====== TEXT FOR ANALYSIS ======

The questions above have been making the rounds for a while now. When specialized software for “creative writing” first began to appear a decade or so back, there was a definite stigma attached to such software by professional writers. This piece in The Atlantic by Scrivener creator Keith Blount, from 2011, sums that stigma up nicely.

Even today, in the third decade of this troubling new century, the question is not entirely resolved. But I don’t believe it remains particularly relevant. Most writers have acknowledged the usefulness of Scrivener and its competitors, even if they stick with Word or (in some cases) don’t use a computer to write at all.

Is Word alone enough? For some writers, yes. For many others, no. Word logo © Microsoft.
Is Word alone enough? For some writers, yes. For many others, no. Word logo © Microsoft.

R. O. Kwon, whose debut novel The Incendiaries received very strong reviews, told me she investigated Scrivener but found its complexities too distracting and decided to stick with Word. For her, that was obviously the right choice. Michael Chabon, on the other hand, has credited Scrivener (along with iA Writer, DEVONthink, Nisus Writer and numerous Apple products) in the creation of his work.

======

Answer these questions from the passage on writing software:
(a) Who created Scrivener?
(b) Which debut novel by R. O. Kwon received very strong reviews?
(c) Besides Scrivener, which three programs does Michael Chabon credit in the creation of his work?
The data after this text is separate material, unrelated to it.

====== INFORMATION PROVIDED ======

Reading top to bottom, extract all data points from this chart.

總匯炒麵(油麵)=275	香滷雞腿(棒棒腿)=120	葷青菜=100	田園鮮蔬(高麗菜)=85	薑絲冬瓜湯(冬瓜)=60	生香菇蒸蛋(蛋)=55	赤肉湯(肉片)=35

======

RESPONSE BELOW -
(a) Keith Blount
(b) The Incendiaries
(c) iA Writer, DEVONthink and Nisus Writer